§ **RECORDED INFORMATION**
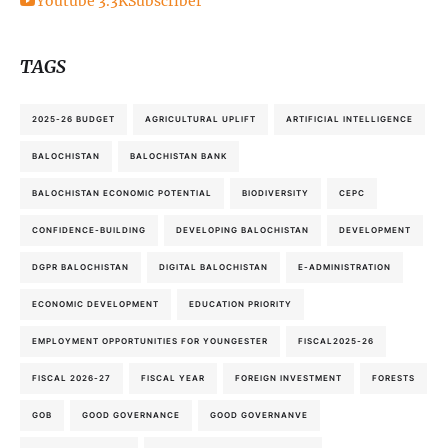
Youtube
3.3K
Subscriber
TAGS
2025-26 BUDGET
AGRICULTURAL UPLIFT
ARTIFICIAL INTELLIGENCE
BALOCHISTAN
BALOCHISTAN BANK
BALOCHISTAN ECONOMIC POTENTIAL
BIODIVERSITY
CEPC
CONFIDENCE-BUILDING
DEVELOPING BALOCHISTAN
DEVELOPMENT
DGPR BALOCHISTAN
DIGITAL BALOCHISTAN
E-ADMINISTRATION
ECONOMIC DEVELOPMENT
EDUCATION PRIORITY
EMPLOYMENT OPPORTUNITIES FOR YOUNGESTER
FISCAL2025-26
FISCAL 2026-27
FISCAL YEAR
FOREIGN INVESTMENT
FORESTS
GOB
GOOD GOVERNANCE
GOOD GOVERNANVE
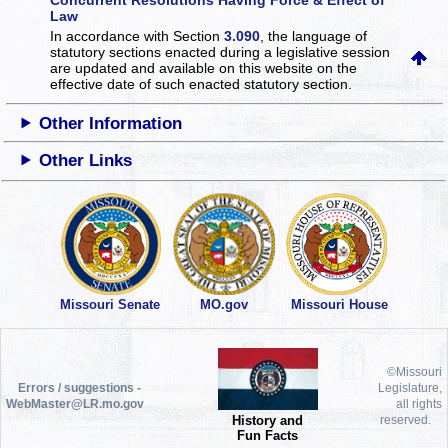
Law
In accordance with Section
3.090
, the language of
statutory sections enacted during a legislative session
are updated and available on this website
on the
effective date of such enacted statutory section.
Other Information
Other Links
Missouri Senate
MO.gov
Missouri House
©Missouri
Errors / suggestions -
Legislature,
WebMaster@LR.mo.gov
all rights
History and
reserved.
Fun Facts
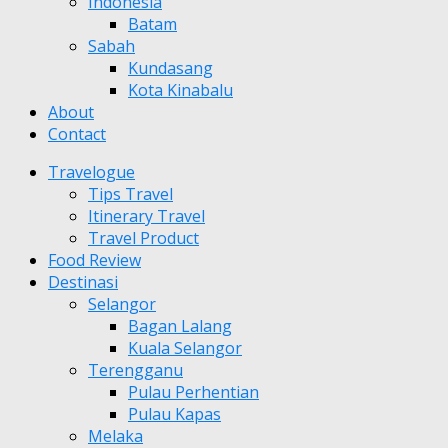
Indonesia
Batam
Sabah
Kundasang
Kota Kinabalu
About
Contact
Travelogue
Tips Travel
Itinerary Travel
Travel Product
Food Review
Destinasi
Selangor
Bagan Lalang
Kuala Selangor
Terengganu
Pulau Perhentian
Pulau Kapas
Melaka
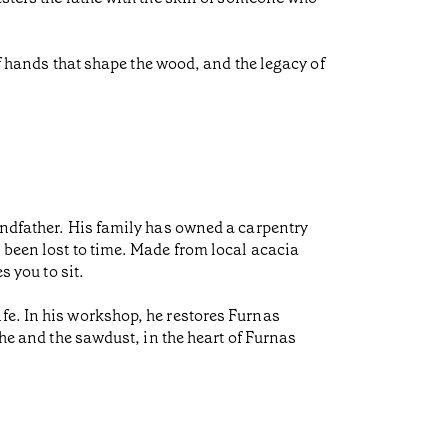
of hands that shape the wood, and the legacy of
andfather. His family has owned a carpentry
 been lost to time. Made from local acacia
s you to sit.
fe. In his workshop, he restores Furnas
the and the sawdust, in the heart of Furnas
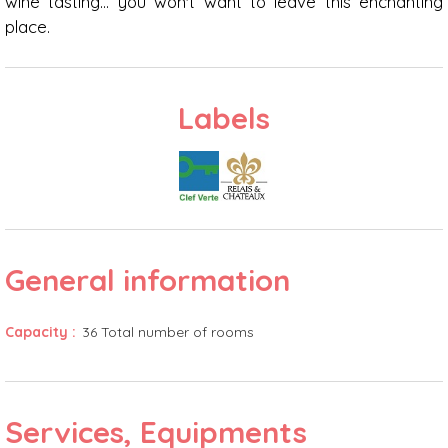
wine tasting... you won't want to leave this enchanting
place.
Labels
General information
Capacity
:
36
Total number of rooms
Services, Equipments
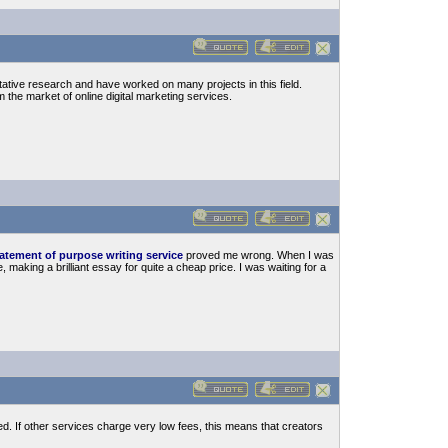
itative research and have worked on many projects in this field.
m the market of online digital marketing services.
atement of purpose writing service
proved me wrong. When I was
making a brilliant essay for quite a cheap price. I was waiting for a
ed. If other services charge very low fees, this means that creators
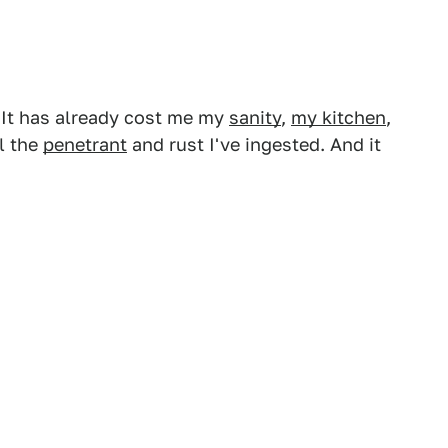
t. It has already cost me my
sanity
,
my kitchen
,
l the
penetrant
and rust I've ingested. And it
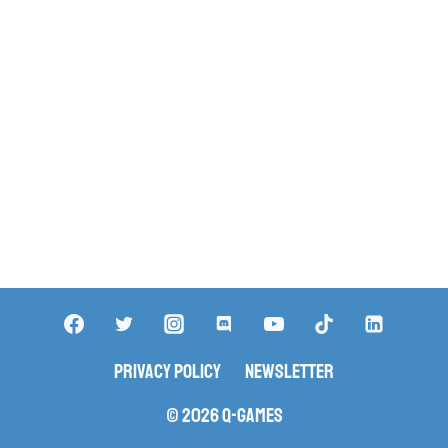
Privacy Policy
Newsletter
© 2026 Q-Games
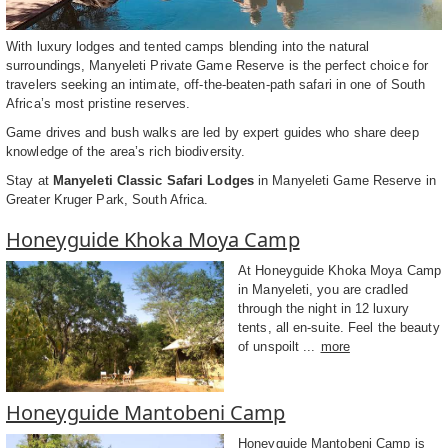
With luxury lodges and tented camps blending into the natural
surroundings, Manyeleti Private Game Reserve is the perfect choice for
travelers seeking an intimate, off-the-beaten-path safari in one of South
Africa’s most pristine reserves.
Game drives and bush walks are led by expert guides who share deep
knowledge of the area’s rich biodiversity.
Stay at
Manyeleti Classic Safari Lodges
in Manyeleti Game Reserve in
Greater Kruger Park, South Africa.
Honeyguide Khoka Moya Camp
At Honeyguide Khoka Moya Camp
in Manyeleti, you are cradled
through the night in 12 luxury
tents, all en-suite. Feel the beauty
of unspoilt ...
more
Honeyguide Mantobeni Camp
Honeyguide Mantobeni Camp is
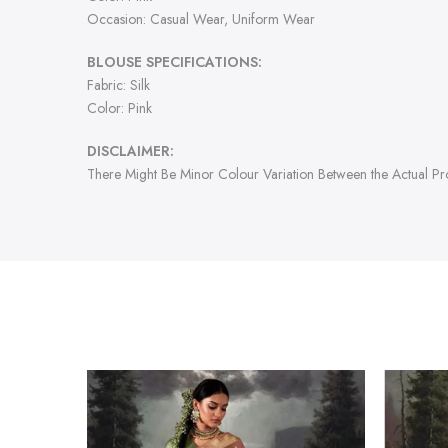
Occasion: Casual Wear, Uniform Wear
BLOUSE SPECIFICATIONS:
Fabric: Silk
Color: Pink
DISCLAIMER:
There Might Be Minor Colour Variation Between the Actual P
-47%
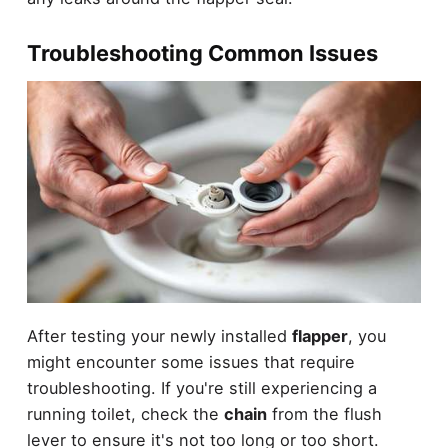
Troubleshooting Common Issues
After testing your newly installed
flapper
, you
might encounter some issues that require
troubleshooting. If you're still experiencing a
running toilet, check the
chain
from the flush
lever to ensure it's not too long or too short.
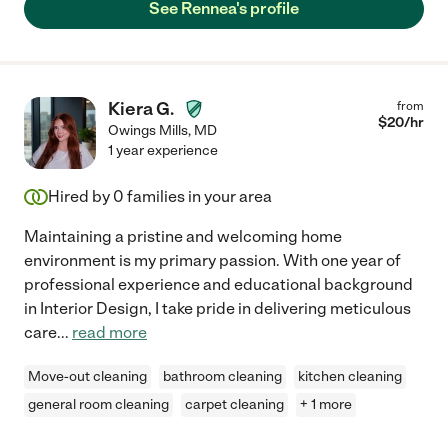
See Rennea's profile
Kiera G.
from
$
20
/hr
Owings Mills
,
MD
1 year experience
Hired by
0
families in your area
Maintaining a pristine and welcoming home
environment is my primary passion. With one year of
professional experience and educational background
in Interior Design, I take pride in delivering meticulous
care
...
read more
Move-out cleaning
bathroom cleaning
kitchen cleaning
general room cleaning
carpet cleaning
+ 1 more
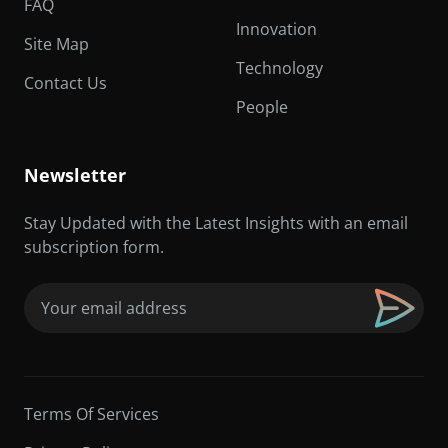
FAQ
Innovation
Site Map
Technology
Contact Us
People
Newsletter
Stay Updated with the Latest Insights with an email
subscription form.
Email
(Required)
Terms Of Services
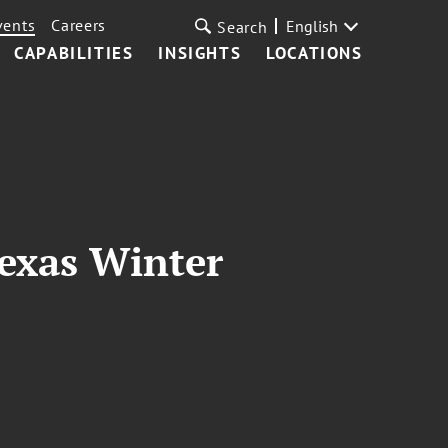
vents
Careers
English
Search
CAPABILITIES
INSIGHTS
LOCATIONS
Texas Winter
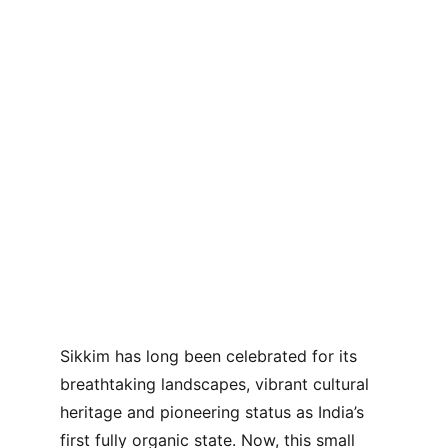
Sikkim has long been celebrated for its 
breathtaking landscapes, vibrant cultural 
heritage and pioneering status as India’s 
first fully organic state. Now, this small 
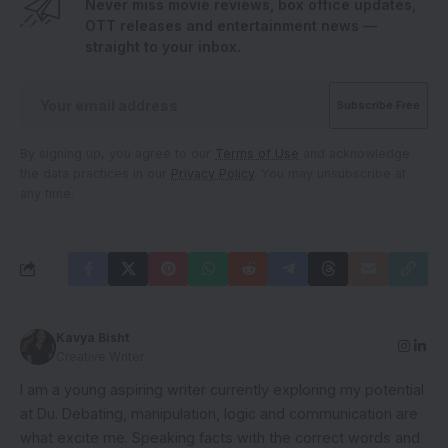
Never miss movie reviews, box office updates,
OTT releases and entertainment news —
straight to your inbox.
By signing up, you agree to our
Terms of Use
and acknowledge
the data practices in our
Privacy Policy
. You may unsubscribe at
any time.
Kavya Bisht
Creative Writer
I am a young aspiring writer currently exploring my potential
at Du. Debating, manipulation, logic and communication are
what excite me. Speaking facts with the correct words and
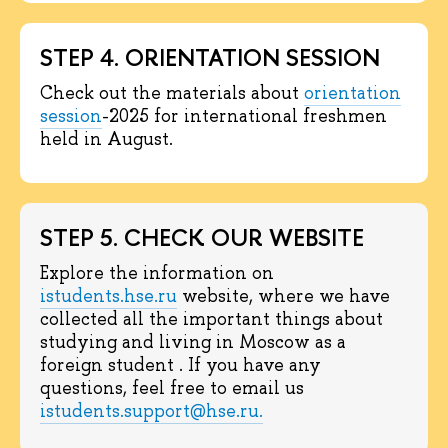
STEP 4. ORIENTATION SESSION
Check out the materials about
orientation
session
-2025 for international freshmen
held in August.
STEP 5. CHECK OUR WEBSITE
Explore the information on
istudents.hse.ru
website, where we have
collected all the important things about
studying and living in Moscow as a
foreign student . If you have any
questions, feel free to email us
istudents.support@hse.ru.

§ **DESCRIPTION OF THE TASK**
Each line in the records above should be reproduced exactly; images are not copied.

§ **EXERCISE RESPONSE**
Youtube
3.3K
Subscriber
TAGS
2025-26 BUDGET
AGRICULTURAL UPLIFT
ARTIFICIAL INTELLIGENCE
BALOCHISTAN
BALOCHISTAN BANK
BALOCHISTAN ECONOMIC POTENTIAL
BIODIVERSITY
CEPC
CONFIDENCE-BUILDING
DEVELOPING BALOCHISTAN
DEVELOPMENT
DGPR BALOCHISTAN
DIGITAL BALOCHISTAN
E-ADMINISTRATION
ECONOMIC DEVELOPMENT
EDUCATION PRIORITY
EMPLOYMENT OPPORTUNITIES FOR YOUNGESTER
FISCAL2025-26
FISCAL 2026-27
FISCAL YEAR
FOREIGN INVESTMENT
FORESTS
GOB
GOOD GOVERNANCE
GOOD GOVERNANVE
Law
In accordance with Section
3.090
, the language of
statutory sections enacted during a legislative session
are updated and available on this website
on the
effective date of such enacted statutory section.
Other Information
Other Links
Missouri Senate
MO.gov
Missouri House
©Missouri
Errors / suggestions -
Legislature,
WebMaster@LR.mo.gov
all rights
History and
reserved.
Fun Facts
Indonesia
Batam
Sabah
Kundasang
Kota Kinabalu
About
Contact
Travelogue
Tips Travel
Itinerary Travel
Travel Product
Food Review
Destinasi
Selangor
Bagan Lalang
Kuala Selangor
Terengganu
Pulau Perhentian
Pulau Kapas
Melaka
of hands that shape the wood, and the legacy of
andfather. His family has owned a carpentry
 been lost to time. Made from local acacia
s you to sit.
fe. In his workshop, he restores Furnas
the and the sawdust, in the heart of Furnas
wine tasting... you won't want to leave this enchanting
place.
Labels
General information
Capacity
:
36
Total number of rooms
Services, Equipments
itative research and have worked on many projects in this field.
m the market of online digital marketing services.
atement of purpose writing service
proved me wrong. When I was
making a brilliant essay for quite a cheap price. I was waiting for a
ed. If other services charge very low fees, this means that creators
t. It has already cost me my
sanity
,
my kitchen
,
l the
penetrant
and rust I've ingested. And it
Privacy Policy
Newsletter
© 2026 Q-Games
With luxury lodges and tented camps blending into the natural
surroundings, Manyeleti Private Game Reserve is the perfect choice for
travelers seeking an intimate, off-the-beaten-path safari in one of South
Africa’s most pristine reserves.
Game drives and bush walks are led by expert guides who share deep
knowledge of the area’s rich biodiversity.
Stay at
Manyeleti Classic Safari Lodges
in Manyeleti Game Reserve in
Greater Kruger Park, South Africa.
Honeyguide Khoka Moya Camp
At Honeyguide Khoka Moya Camp
in Manyeleti, you are cradled
through the night in 12 luxury
tents, all en-suite. Feel the beauty
of unspoilt ...
more
Honeyguide Mantobeni Camp
Honeyguide Mantobeni Camp is
Occasion: Casual Wear, Uniform Wear
BLOUSE SPECIFICATIONS:
Fabric: Silk
Color: Pink
DISCLAIMER:
There Might Be Minor Colour Variation Between the Actual P
-47%
Troubleshooting Common Issues
After testing your newly installed
flapper
, you
might encounter some issues that require
troubleshooting. If you're still experiencing a
running toilet, check the
chain
from the flush
lever to ensure it's not too long or too short.
See Rennea's profile
Kiera G.
from
$
20
/hr
Owings Mills
,
MD
1 year experience
Hired by
0
families in your area
Maintaining a pristine and welcoming home
environment is my primary passion. With one year of
professional experience and educational background
in Interior Design, I take pride in delivering meticulous
care
...
read more
Move-out cleaning
bathroom cleaning
kitchen cleaning
general room cleaning
carpet cleaning
+ 1 more
FAQ
Innovation
Site Map
Technology
Contact Us
People
Newsletter
Stay Updated with the Latest Insights with an email
subscription form.
Email
(Required)
Terms Of Services
vents
Careers
English
Search
CAPABILITIES
INSIGHTS
LOCATIONS
Texas Winter
Sikkim has long been celebrated for its 
breathtaking landscapes, vibrant cultural 
heritage and pioneering status as India’s 
first fully organic state. Now, this small 
Never miss movie reviews, box office updates,
OTT releases and entertainment news —
straight to your inbox.
By signing up, you agree to our
Terms of Use
and acknowledge
the data practices in our
Privacy Policy
. You may unsubscribe at
any time.
Kavya Bisht
Creative Writer
I am a young aspiring writer currently exploring my potential
at Du. Debating, manipulation, logic and communication are
what excite me. Speaking facts with the correct words and
STEP 4. ORIENTATION SESSION
Check out the materials about
orientation
session
-2025 for international freshmen
held in August.
STEP 5. CHECK OUR WEBSITE
Explore the information on
istudents.hse.ru
website, where we have
collected all the important things about
studying and living in Moscow as a
foreign student . If you have any
questions, feel free to email us
istudents.support@hse.ru.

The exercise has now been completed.